POSIX ERE Regex - Creating Efficient Regex

157 Views Asked by At

I'm working to create some regex entries that are well-formed, and efficient. I'll place an emphasis on efficient, as these regex entries can see thousands of logs per second. Inefficient regex entries can cause severe performance impacts.

Question: Does regex101 (through one flavor) support POSIX ERE Regex? Googling shows that PCRE2 should support BRE+ERE and more.

Regex Type: POSIX ERE

Syslog App: rsyslog (EL7)

Sample Payload (Well formed - Sensitive Information Stripped):

Jul 10 00:00:00 Firewall-Name-Removed CEF:0|Fortinet|FortiGate-removed|1.2.3,build1111 (GA)|0000000013|forward traffic accept|5|start=Jul 10 2022 00:00:00 logver=604091966 deviceExternalId=FG9A9A9A9999999 dvchost=Firewall-Name-Removed ad.vd=root ad.eventtime=1111111111111111111 ad.tz=-9999 ad.logid=0000000013 cat=traffic ad.subtype=forward deviceSeverity=notice src=1.1.1.1 shost=RandomHost1 spt=62119 deviceInboundInterface=DII-Out ad.srcintfrole=lan ad.srcssid=SSID Has Been Removed ad.apsn=ABC123D ad.ap=CHL-07 ad.channel=157 ad.radioband=802.11ac n-only ad.signal=-40 ad.snr=55 dst=2.2.2.2 dpt=53 deviceOutboundInterface=DOI-Out ad.dstintfrole=undefined ad.srccountry=Reserved ad.dstcountry=CountryRemoved externalID=123456789 proto=00 act=accept ad.policyid=000 ad.policytype=policy ad.poluuid=UUID-Removed ad.policyname=policy_name_removed app=DNS ad.trandisp=noop ad.appid=16195 ad.app=DNS ad.appcat=Network.Service ad.apprisk=elevated ad.applist=UTM Name - Removed ad.duration=180 out=0 in=205 ad.sentpkt=0 ad.rcvdpkt=1 ad.utmaction=allow ad.countdns=1 ad.osname=Windows ad.srcswversion=10 ad.mastersrcmac=MAC removed ad.srcmac=MAC removed ad.srcserver=0 tz="-9999"

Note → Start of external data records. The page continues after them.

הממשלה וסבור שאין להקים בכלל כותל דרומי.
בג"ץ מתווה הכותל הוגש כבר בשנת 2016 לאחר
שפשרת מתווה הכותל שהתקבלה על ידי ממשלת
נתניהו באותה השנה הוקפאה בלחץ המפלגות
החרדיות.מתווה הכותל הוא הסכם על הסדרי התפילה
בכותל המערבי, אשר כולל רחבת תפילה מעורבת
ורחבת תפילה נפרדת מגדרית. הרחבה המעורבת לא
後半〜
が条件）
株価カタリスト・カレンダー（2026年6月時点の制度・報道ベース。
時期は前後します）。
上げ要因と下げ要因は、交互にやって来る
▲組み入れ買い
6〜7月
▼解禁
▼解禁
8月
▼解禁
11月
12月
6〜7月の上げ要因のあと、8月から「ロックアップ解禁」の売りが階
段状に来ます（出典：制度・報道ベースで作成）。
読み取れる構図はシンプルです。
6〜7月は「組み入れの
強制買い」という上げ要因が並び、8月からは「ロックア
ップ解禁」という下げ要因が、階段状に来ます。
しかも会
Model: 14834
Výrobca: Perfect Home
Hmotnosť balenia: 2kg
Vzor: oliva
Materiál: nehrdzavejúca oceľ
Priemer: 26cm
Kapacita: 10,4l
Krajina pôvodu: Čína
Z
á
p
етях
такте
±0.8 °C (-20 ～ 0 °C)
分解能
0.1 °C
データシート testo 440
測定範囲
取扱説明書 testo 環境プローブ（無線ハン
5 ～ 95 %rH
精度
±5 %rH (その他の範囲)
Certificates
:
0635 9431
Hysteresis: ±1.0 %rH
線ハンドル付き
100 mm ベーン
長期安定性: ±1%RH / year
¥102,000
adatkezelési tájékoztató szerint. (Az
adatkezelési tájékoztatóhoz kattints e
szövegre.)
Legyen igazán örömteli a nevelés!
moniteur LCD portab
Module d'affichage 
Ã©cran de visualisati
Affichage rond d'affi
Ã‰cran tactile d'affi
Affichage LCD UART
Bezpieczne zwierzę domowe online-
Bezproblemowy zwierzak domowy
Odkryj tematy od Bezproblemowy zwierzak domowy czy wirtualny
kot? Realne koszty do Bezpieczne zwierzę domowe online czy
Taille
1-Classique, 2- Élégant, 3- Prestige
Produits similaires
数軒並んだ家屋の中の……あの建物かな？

What I'm attempting to do is remove specific logs that are not required. Normally I'd do this at a SIEM level through something like routing rules (where I can utilize fields), but this isn't possible for the foreseeable future. In this particular case: I'm trying to exclude on the following pieces of information.

Source IP: Is in a specific range

deviceOutboundInterface: is DOI-Out

Current Regex: "\bsrc=1.1.1[4-5]{0,1}.[0-9]{0,3}\b.*?\bdeviceOutboundInterface=DOI-Out\b" (Regex101 link in PCRE2). If that is matched, the log is rejected (through the stop call). Otherwise, it moves onto the other entries to check for unnecessary logs.

Most of my regex entries are in the low double-digits because they're a lot simpler. Is there a better way to make the more complex regex more efficient?

Thank you for any insight you can offer.

2

There are 2 best solutions below

3
Sam On

You might be able to cut some time with:

src=1\.1\.1[4-5]{0,1}\.[0-9]{0,3}.*?deviceOutboundInterface=DOI-Out

changes:

  • remove word boundaries
  • change the . to . in IP address

regex101 has the original efficiency at 383 steps, new is 301 so a potential savings of ~21%. Not terrible but you'll want to make sure any removals were OK.

to be honest, what you have looks pretty good to me.

0
user1016274 On

This RE reduces the number of steps on Reg101 from 383 to 270 (~ -29.5%):

src=1\.1\.1[45]?\.\d{0,3}.*?O[boundIter]*?face=DOI-Out

The original RE already is quite simple, only matching one pattern and one literal string which makes it difficult to optimize. But we can do if we know (from the documentation of the text in question, here the Log Message manual) that an even simpler pattern will not lead to ambiguities.

Changes:

  • matching literal text whereever possible
  • replacing range '4-5' with simple elements
  • instead of matching the long 'deviceOutboundInterface=', use a pattern which will just barely match this string but would possibly match other words if they ever occurred in log messages - but we know they don't.